WASHINGTON — Lawmakers debated how best to combat and prepare for the next cyberattack from foreign adversaries at a Senate Commerce Subcommittee on Telecommunications and Media hearing on Tuesday.

The hearing comes after Federal Communications Commission (FCC) Chairman Brendan Carr rolled back Biden administration cybersecurity regulations on telecommunications companies in November, made in the wake of the Salt Typhoon cyberattack last year. 

Salt Typhoon is a group linked to the Chinese government whose goal is to hack into American networks and steal personal and classified data. The group led a years-long campaign to hack American telecommunications companies and steal data from prominent officials, including from President Donald Trump and Vice President JD Vance, during the 2024 presidential campaign for counterintelligence purposes. 

Sen. Ben Ray Luján (D-N.M.) called out the FCC and Trump for removing regulations and signing an executive order in January that dismantled the Cyber Safety Review Board (CSRB) created under former President Joe Biden. CSRB investigated the Salt Typhoon attacks until it was dismantled earlier this year.

“There’s still a lot we don’t know about the damage done by the Salt Typhoon attacks. In fact, President Trump fired the board that was investigating the attack,” Luján said. “But what we do know is that rolling back protections and requirements to harden our networks is putting us on a dangerous path, and it will not prevent or mitigate attacks like this in the future.”

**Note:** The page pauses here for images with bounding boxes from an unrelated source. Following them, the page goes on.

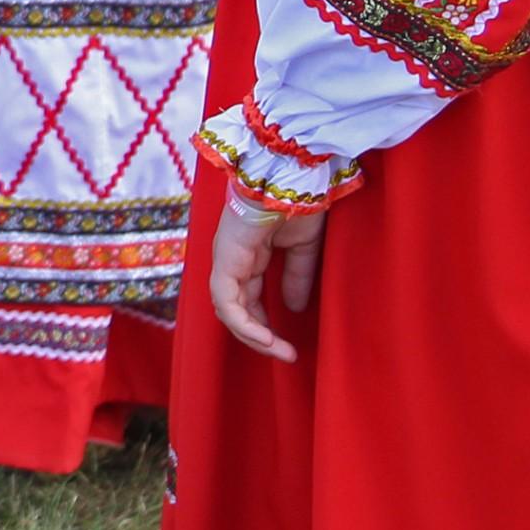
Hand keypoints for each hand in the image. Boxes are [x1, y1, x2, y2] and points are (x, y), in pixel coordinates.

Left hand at [203, 194, 324, 364]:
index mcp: (250, 253)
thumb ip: (297, 276)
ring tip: (279, 352)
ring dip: (252, 335)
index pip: (249, 298)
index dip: (265, 324)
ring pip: (227, 308)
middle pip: (236, 308)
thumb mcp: (303, 247)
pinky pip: (226, 299)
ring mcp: (226, 257)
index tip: (289, 346)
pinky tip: (266, 339)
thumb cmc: (299, 199)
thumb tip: (293, 307)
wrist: (292, 174)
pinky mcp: (225, 257)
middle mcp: (233, 258)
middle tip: (286, 355)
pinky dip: (243, 323)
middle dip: (259, 336)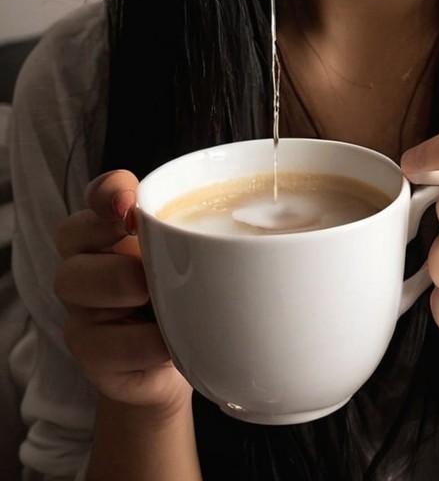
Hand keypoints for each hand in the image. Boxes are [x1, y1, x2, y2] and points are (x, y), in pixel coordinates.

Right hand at [54, 170, 191, 414]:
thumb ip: (204, 235)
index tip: (130, 202)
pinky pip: (95, 343)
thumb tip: (250, 221)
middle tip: (145, 252)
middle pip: (72, 232)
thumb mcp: (205, 260)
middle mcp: (91, 260)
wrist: (191, 364)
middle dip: (104, 236)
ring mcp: (84, 306)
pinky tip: (164, 343)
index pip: (100, 194)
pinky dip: (134, 342)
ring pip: (71, 283)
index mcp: (117, 229)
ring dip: (114, 283)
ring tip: (152, 295)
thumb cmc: (192, 296)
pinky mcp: (90, 352)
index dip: (108, 191)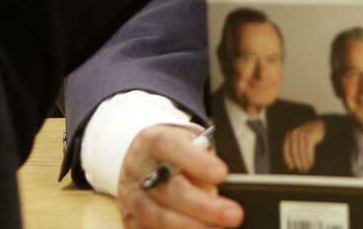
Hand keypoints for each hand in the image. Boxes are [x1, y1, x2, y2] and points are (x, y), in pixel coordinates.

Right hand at [117, 124, 242, 227]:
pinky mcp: (130, 220)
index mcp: (152, 142)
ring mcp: (131, 197)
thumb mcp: (187, 145)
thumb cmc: (172, 155)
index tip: (222, 174)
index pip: (170, 146)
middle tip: (233, 214)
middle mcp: (137, 169)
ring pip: (156, 216)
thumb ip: (200, 162)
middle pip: (168, 189)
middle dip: (203, 206)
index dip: (196, 161)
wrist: (141, 163)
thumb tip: (216, 188)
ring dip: (189, 227)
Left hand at [282, 119, 325, 171]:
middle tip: (301, 169)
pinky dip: (309, 158)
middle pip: (294, 152)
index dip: (288, 159)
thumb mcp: (300, 139)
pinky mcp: (309, 136)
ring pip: (301, 152)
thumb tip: (294, 163)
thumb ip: (296, 147)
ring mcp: (301, 134)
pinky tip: (311, 163)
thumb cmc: (309, 134)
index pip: (286, 149)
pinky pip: (308, 150)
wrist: (320, 125)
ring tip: (307, 167)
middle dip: (298, 162)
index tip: (291, 167)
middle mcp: (294, 134)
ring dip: (304, 161)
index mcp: (290, 135)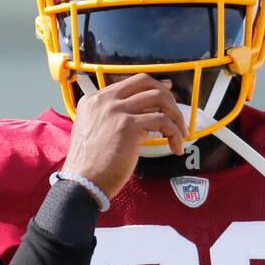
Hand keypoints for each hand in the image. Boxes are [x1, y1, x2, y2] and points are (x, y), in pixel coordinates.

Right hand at [65, 73, 186, 197]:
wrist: (83, 182)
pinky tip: (176, 147)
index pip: (129, 83)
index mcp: (94, 99)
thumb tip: (140, 114)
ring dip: (175, 115)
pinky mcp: (128, 126)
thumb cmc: (90, 166)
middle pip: (145, 81)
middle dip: (166, 95)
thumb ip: (110, 118)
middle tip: (176, 114)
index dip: (152, 87)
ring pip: (158, 98)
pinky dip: (174, 133)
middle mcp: (104, 100)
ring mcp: (116, 111)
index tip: (167, 94)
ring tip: (181, 133)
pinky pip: (162, 121)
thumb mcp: (93, 131)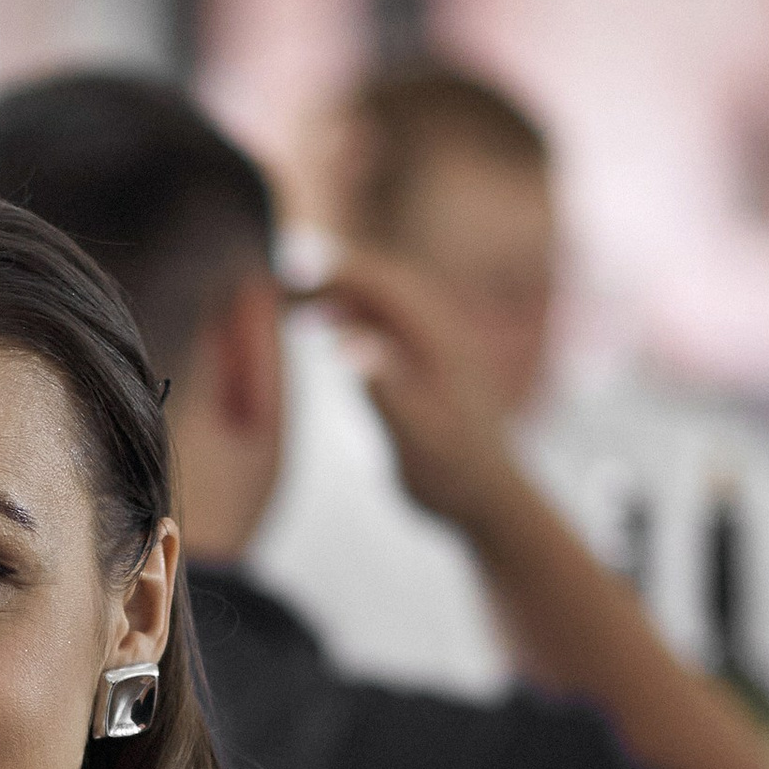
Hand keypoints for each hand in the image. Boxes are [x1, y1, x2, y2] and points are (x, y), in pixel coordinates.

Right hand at [310, 250, 522, 537]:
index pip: (383, 284)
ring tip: (293, 300)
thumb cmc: (451, 476)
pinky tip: (328, 324)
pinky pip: (389, 319)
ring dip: (341, 290)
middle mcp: (443, 330)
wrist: (489, 498)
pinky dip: (354, 311)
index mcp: (440, 341)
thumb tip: (350, 345)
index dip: (335, 271)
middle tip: (279, 281)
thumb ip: (385, 390)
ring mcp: (439, 343)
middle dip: (331, 274)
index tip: (288, 270)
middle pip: (383, 280)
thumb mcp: (415, 440)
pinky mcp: (431, 360)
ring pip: (385, 297)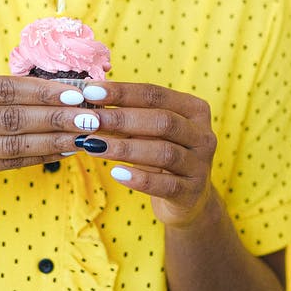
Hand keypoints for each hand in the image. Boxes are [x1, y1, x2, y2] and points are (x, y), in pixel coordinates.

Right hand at [0, 69, 83, 191]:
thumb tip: (30, 84)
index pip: (3, 89)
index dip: (42, 90)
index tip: (75, 89)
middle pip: (14, 118)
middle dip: (58, 115)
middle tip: (92, 113)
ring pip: (14, 145)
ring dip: (54, 140)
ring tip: (84, 134)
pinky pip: (7, 164)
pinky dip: (38, 156)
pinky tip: (62, 150)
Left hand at [70, 82, 218, 227]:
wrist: (187, 198)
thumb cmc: (160, 154)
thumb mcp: (148, 132)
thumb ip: (126, 114)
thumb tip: (87, 97)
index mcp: (194, 110)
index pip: (156, 94)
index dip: (122, 92)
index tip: (90, 92)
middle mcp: (203, 135)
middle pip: (162, 121)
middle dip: (122, 119)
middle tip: (90, 120)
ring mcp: (200, 165)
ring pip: (164, 152)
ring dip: (125, 148)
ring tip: (94, 146)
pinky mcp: (192, 192)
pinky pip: (165, 184)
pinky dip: (139, 178)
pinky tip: (116, 173)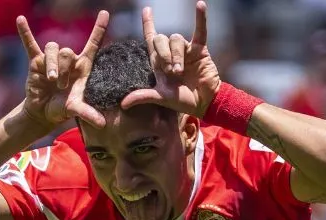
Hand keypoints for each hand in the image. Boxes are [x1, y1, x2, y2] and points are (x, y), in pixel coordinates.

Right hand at [18, 10, 108, 128]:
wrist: (43, 113)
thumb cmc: (63, 109)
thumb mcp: (76, 110)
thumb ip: (88, 113)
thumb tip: (102, 124)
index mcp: (82, 67)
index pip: (93, 44)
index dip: (99, 29)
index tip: (105, 13)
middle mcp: (68, 60)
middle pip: (67, 50)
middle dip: (64, 68)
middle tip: (61, 86)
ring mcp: (51, 59)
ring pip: (53, 48)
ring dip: (52, 64)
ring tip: (51, 80)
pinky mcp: (36, 62)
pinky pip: (30, 44)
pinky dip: (25, 33)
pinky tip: (20, 20)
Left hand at [121, 2, 220, 117]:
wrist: (202, 103)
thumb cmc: (181, 101)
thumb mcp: (160, 97)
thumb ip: (142, 96)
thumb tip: (123, 103)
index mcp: (159, 62)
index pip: (151, 39)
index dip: (148, 24)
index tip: (146, 11)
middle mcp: (171, 53)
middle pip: (161, 39)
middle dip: (164, 54)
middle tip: (171, 71)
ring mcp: (185, 50)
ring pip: (176, 39)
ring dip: (176, 55)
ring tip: (180, 71)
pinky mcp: (200, 50)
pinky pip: (200, 31)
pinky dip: (200, 18)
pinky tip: (200, 5)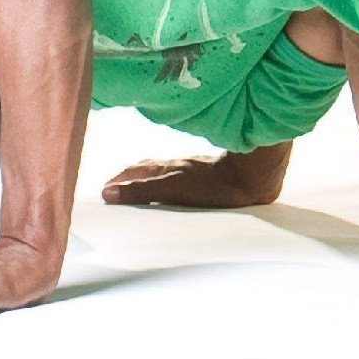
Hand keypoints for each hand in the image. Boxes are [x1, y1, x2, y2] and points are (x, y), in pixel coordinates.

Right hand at [102, 144, 289, 210]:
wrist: (254, 175)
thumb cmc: (215, 184)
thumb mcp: (172, 189)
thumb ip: (141, 191)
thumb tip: (108, 193)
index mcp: (166, 169)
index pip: (134, 172)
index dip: (118, 180)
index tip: (104, 190)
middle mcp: (177, 165)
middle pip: (147, 168)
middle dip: (129, 176)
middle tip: (115, 187)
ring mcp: (193, 167)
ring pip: (164, 169)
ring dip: (148, 176)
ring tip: (138, 184)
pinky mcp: (209, 172)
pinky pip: (180, 173)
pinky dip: (167, 178)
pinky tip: (174, 183)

Sen. Gary Peters (D-Mich.) pushed back on witness Robert Mayer, the senior vice president of cybersecurity and innovation at USTelecom. Peters said that USTelecom pushed the FCC to roll back efforts that “require telecommunications providers to have a cybersecurity plan and then stick to it.”

“Officials say… cybersecurity is a priority, but at the same time, they’re basically gutting all of our cybersecurity institutions,” Peters said. “From rolling back the FCC rule to ignoring their own guidelines regarding the handling of America’s most sensitive personal information, as well as pushing out cybersecurity experts all across government, firing the people who know what needs to be done.”

Mayer emphasized that regulating telecommunication networks is not as effective as encouraging innovation. 

“We have a very sophisticated adversary, and the way to deal with this is collaboration with government, partnership with government, [and] accountability,” Mayer said. “We’re making progress, and we shouldn’t stifle that or kill that with a compliance regime where you have 40 to 70 percent of your practitioners doing paperwork. We need to focus on the threat.”

Sen. Ted Cruz (R-Texas) supported Carr’s efforts to roll back regulations of telecommunications companies.

“Our challenge, therefore, is to secure communications infrastructure effectively without creating excessive and useless regulation that stifles the very innovation that gives our competitive edge,” Cruz said.

Daniel Gizinski, the president of the satellite and space communications segment at Comtech, argued that a public-private partnership would allow the designers and builders of communication systems to give important input on closing security holes because they “have the best view of what the vulnerabilities are.”

“The application of well-intended checklists on defense systems often aren’t designed with the end system architecture in mind,” Gizinski said. “Having that in-depth, open conversation has been incredibly valuable in securing other systems that we’ve built and delivered over the years.”

Jamil Jaffer, founder and executive director of the National Security Institute at George Mason University’s Antonin Scalia Law School, told lawmakers that rather than regulating telecommunications companies, they should strive for an incentive-based approach through public-private partnerships because regulations will ultimately lead to companies doing the “minimum necessary at the latest time possible.”

“If, on the other hand, you incentivize people to do the right thing… they’re more likely to line up your boards, your CEOs, everybody’s going to be in the same room because they’re going to say, look, we get a benefit by doing these things,” said Jaffer. “To me, that’s a more effective way to get to the goal you want.”

However, former FCC Chief of the Public Safety and Homeland Security Bureau Debra Jordan warned that providers still need to be held accountable for basic cyber hygiene that would prevent attacks from happening so easily.  

“We must establish a verification regime to ensure the security of our nation’s communications infrastructure from the largest to the smallest providers. We’ve seen time and again through outage and enforcement investigations, where providers have not implemented even some of the most basic cyber hygiene uniformly across their networks, such as changing default passwords,” Jordan said.